### Your task
The entries that follow include a run beginning at the line with "Planfeststellungs-, Beteiligungs- und" and ending at the line with "Dies schafft dringend"; restate that run word for word and leave the rest out.

### Data records
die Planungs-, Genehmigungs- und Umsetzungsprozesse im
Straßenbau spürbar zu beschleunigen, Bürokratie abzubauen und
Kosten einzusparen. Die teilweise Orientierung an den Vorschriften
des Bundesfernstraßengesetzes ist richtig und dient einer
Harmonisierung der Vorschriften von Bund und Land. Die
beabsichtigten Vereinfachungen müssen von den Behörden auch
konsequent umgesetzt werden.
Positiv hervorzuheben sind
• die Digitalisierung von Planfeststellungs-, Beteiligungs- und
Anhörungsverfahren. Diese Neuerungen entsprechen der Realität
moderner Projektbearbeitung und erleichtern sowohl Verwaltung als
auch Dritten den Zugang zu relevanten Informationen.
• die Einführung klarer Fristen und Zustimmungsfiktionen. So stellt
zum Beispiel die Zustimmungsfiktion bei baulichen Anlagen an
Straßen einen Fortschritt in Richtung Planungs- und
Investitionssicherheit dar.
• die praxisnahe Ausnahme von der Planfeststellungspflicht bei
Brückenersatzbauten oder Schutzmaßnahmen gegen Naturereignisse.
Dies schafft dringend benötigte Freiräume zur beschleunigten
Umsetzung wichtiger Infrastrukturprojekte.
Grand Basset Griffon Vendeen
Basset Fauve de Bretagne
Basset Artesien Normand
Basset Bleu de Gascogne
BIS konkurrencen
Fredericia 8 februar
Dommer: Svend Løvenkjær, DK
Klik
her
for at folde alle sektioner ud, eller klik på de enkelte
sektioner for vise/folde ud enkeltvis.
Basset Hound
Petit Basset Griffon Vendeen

...

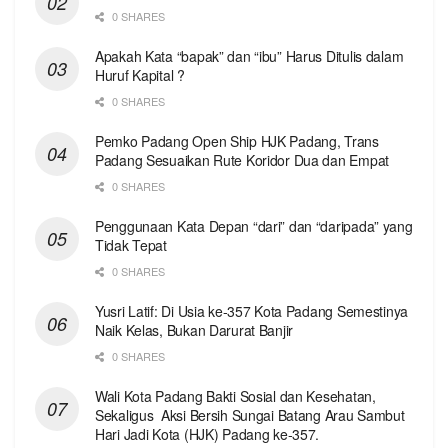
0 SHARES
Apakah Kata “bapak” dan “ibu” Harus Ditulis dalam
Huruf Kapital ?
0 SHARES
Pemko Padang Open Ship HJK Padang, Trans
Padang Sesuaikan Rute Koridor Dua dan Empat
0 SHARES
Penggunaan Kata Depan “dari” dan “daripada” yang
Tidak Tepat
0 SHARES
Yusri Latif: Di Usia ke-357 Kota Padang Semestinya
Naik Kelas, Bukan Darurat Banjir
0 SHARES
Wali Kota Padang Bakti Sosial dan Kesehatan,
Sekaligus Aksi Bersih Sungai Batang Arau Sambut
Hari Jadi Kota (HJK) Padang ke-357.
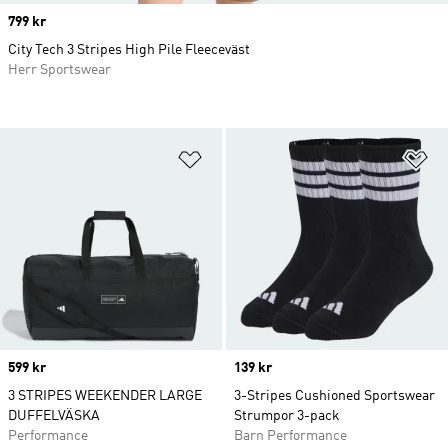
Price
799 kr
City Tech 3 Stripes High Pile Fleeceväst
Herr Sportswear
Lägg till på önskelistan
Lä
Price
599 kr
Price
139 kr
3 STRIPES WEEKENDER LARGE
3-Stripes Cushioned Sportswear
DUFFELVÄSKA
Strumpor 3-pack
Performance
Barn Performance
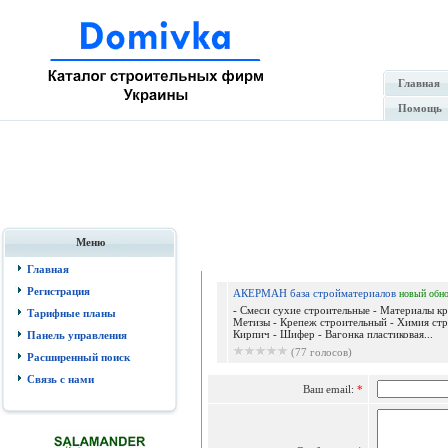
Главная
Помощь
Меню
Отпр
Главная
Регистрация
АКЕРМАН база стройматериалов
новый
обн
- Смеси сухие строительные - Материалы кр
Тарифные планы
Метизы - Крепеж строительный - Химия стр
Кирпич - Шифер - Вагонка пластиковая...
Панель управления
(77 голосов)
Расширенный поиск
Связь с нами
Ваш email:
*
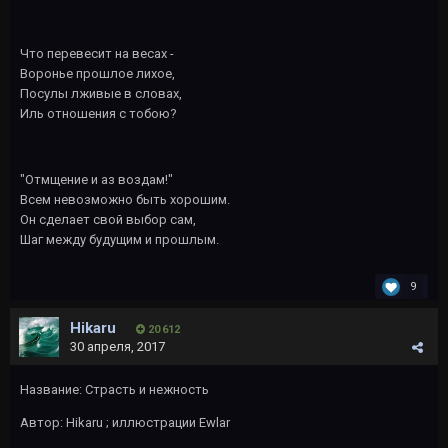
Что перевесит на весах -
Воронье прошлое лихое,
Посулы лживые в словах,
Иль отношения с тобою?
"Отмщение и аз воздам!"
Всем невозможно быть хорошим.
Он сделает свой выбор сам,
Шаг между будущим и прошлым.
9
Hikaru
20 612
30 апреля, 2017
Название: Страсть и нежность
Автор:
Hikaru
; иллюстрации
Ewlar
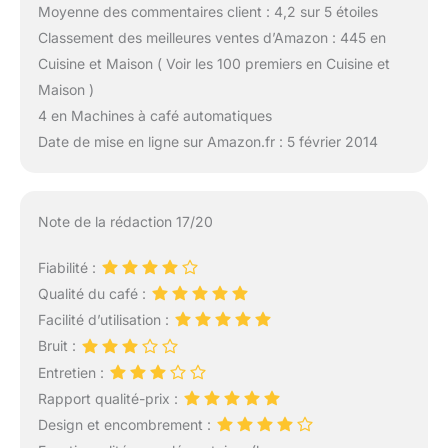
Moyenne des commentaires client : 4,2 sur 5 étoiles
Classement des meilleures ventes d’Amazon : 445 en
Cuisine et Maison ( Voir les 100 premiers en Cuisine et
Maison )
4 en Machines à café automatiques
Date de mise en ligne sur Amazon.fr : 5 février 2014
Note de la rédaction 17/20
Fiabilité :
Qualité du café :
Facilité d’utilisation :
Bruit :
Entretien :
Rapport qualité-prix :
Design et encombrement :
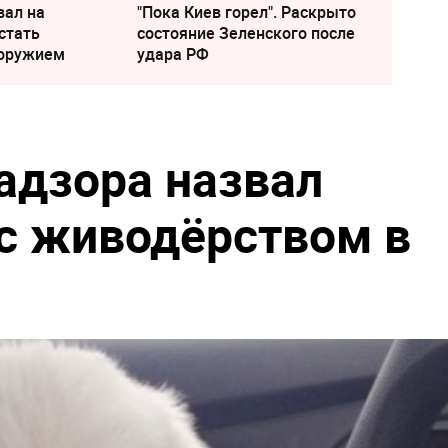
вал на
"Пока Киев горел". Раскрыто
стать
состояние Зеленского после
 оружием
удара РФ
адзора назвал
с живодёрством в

### Result of the exercise
• die Digitalisierung von Planfeststellungs-, Beteiligungs- und
Anhörungsverfahren. Diese Neuerungen entsprechen der Realität
moderner Projektbearbeitung und erleichtern sowohl Verwaltung als
auch Dritten den Zugang zu relevanten Informationen.
• die Einführung klarer Fristen und Zustimmungsfiktionen. So stellt
zum Beispiel die Zustimmungsfiktion bei baulichen Anlagen an
Straßen einen Fortschritt in Richtung Planungs- und
Investitionssicherheit dar.
• die praxisnahe Ausnahme von der Planfeststellungspflicht bei
Brückenersatzbauten oder Schutzmaßnahmen gegen Naturereignisse.
Dies schafft dringend benötigte Freiräume zur beschleunigten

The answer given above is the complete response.